Replace every "filters" with "facets" in the text of all the items below, keeping everything else unchanged. Leave the pictures out of your answer.

**Information:**
^^^^^^^^^^^^^^^^

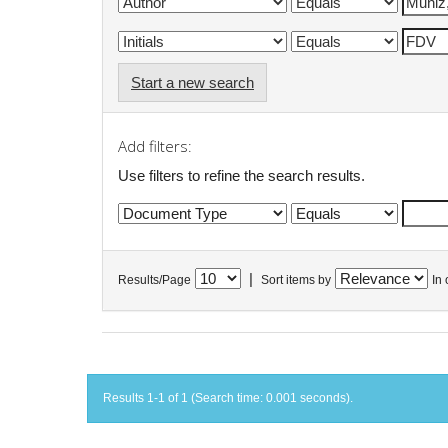
Start a new search
Add filters:
Use filters to refine the search results.
|
Results/Page
Sort items by
In 
Results 1-1 of 1 (Search time: 0.001 seconds).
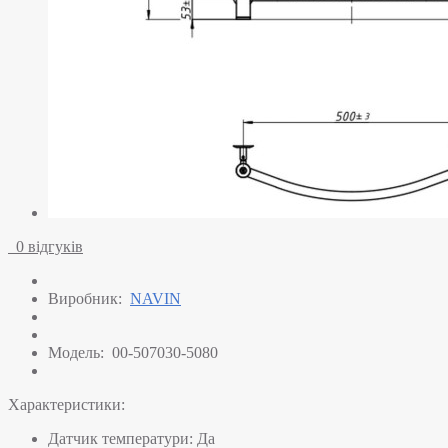
0 відгуків
Виробник:
NAVIN
Модель:
00-507030-5080
Характеристики:
Датчик температури:
Да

^^^^^^^^^^^^^^^^

**The completed task:**
Start a new search
Add facets:
Use facets to refine the search results.
|
Results/Page
Sort items by
In 
Results 1-1 of 1 (Search time: 0.001 seconds).
0 відгуків
Виробник:
NAVIN
Модель:
00-507030-5080
Характеристики:
Датчик температури:
Да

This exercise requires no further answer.